Una vez, hacía doce años, hubo alguien… Mihail… un estudiante de papá. Ambos se habían sentido atraídos. Algo podía resultar de eso. Pero entonces murió mamá y Magda se quedó cerca de papá, tan cerca que Mihail fue dejado afuera. Ella no tuvo alternativa; papá había sido horriblemente sacudido por la muerte de mamá y fue Magda quien lo mantuvo en pie.

Magda tocó la delgada argolla de oro que llevaba en la mano derecha. Había sido de su madre. Qué diferentes habrían sido las cosas si ella no hubiese muerto.

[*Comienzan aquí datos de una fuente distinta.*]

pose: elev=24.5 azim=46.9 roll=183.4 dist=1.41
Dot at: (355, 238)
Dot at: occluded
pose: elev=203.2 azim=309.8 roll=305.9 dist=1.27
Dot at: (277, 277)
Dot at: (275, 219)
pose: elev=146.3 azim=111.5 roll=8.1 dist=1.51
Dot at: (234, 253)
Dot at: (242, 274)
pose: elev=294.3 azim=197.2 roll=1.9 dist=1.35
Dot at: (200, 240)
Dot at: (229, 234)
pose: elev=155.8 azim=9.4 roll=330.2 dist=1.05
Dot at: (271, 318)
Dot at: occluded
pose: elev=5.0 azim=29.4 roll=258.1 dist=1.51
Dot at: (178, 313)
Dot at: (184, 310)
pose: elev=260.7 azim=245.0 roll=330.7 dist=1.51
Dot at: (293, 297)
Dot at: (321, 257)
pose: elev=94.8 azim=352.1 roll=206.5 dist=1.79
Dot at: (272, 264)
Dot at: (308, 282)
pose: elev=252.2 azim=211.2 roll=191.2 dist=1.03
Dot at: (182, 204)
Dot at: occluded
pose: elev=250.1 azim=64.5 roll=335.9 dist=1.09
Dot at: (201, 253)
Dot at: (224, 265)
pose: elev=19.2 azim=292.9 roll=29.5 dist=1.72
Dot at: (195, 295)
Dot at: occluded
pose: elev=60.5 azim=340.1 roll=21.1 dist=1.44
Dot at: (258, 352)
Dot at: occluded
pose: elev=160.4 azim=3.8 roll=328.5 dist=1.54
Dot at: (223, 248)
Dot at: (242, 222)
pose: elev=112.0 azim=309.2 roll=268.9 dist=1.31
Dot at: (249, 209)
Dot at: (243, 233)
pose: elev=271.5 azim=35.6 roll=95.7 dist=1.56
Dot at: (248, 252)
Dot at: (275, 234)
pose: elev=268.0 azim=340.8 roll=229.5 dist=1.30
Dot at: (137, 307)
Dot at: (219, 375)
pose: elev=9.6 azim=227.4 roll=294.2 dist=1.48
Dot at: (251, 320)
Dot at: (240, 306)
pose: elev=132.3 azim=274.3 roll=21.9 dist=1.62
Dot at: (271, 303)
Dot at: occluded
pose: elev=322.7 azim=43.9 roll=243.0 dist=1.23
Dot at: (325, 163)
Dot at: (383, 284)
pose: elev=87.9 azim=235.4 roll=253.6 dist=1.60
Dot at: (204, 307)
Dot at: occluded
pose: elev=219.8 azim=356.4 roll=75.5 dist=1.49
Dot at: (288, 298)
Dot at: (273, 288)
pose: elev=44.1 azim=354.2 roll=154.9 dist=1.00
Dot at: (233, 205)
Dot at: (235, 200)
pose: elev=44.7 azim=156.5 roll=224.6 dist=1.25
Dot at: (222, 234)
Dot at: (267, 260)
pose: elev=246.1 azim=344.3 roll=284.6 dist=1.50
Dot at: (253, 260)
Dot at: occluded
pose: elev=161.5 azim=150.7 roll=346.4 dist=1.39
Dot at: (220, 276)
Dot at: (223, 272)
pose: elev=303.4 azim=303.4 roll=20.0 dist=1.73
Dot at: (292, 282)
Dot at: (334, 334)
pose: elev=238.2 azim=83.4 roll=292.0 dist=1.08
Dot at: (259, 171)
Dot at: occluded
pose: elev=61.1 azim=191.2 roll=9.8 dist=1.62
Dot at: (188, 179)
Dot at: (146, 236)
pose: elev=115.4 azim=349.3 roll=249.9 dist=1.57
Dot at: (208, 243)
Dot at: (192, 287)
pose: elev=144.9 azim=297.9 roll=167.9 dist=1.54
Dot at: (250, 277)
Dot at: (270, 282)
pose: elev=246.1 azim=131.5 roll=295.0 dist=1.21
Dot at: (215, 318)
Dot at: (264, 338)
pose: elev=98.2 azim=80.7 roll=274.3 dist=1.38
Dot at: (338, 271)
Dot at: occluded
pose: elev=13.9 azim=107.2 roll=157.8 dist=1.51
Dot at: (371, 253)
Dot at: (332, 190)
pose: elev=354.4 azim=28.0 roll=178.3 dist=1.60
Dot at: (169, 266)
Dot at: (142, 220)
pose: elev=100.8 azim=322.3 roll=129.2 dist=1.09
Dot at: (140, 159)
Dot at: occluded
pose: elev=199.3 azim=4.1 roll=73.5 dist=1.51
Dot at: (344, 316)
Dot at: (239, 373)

De vez en cuando pensaba en Mihail. Se casó con alguien… y tenían tres hijos ahora. Magda sólo tenía a su padre.

Todo cambió con la muerte de mamá. Magda no podía explicar cómo sucedió, pero papá se convirtió en el centro de su vida. Aunque en esos días estuvo rodeada de hombres, no los tomó en cuenta. Sus atenciones y avances fueron como gotas de agua vertidas en una figurilla de vidrio, sin ser apreciadas, sin absorber, dejando sólo un anillo nebuloso cuando se evaporaban.

Pasó los años intermedios suspendida entre el deseo de ser extraordinaria de algún modo, y anhelando las cosas ordinarias que la mayoría de las demás mujeres daban por hechas. Y ahora era demasiado tarde. Delante de ella no había realmente nada… veía eso con mayor claridad cada día.

Y no obstante, ¡pudo haber sido tan diferente! ¡Mucho mejor! Si sólo mamá no hubiera muerto. Si sólo no hubiese caído enfermo papá. Si sólo ella no hubiera nacido judía. Nunca podría admitir lo último con papá.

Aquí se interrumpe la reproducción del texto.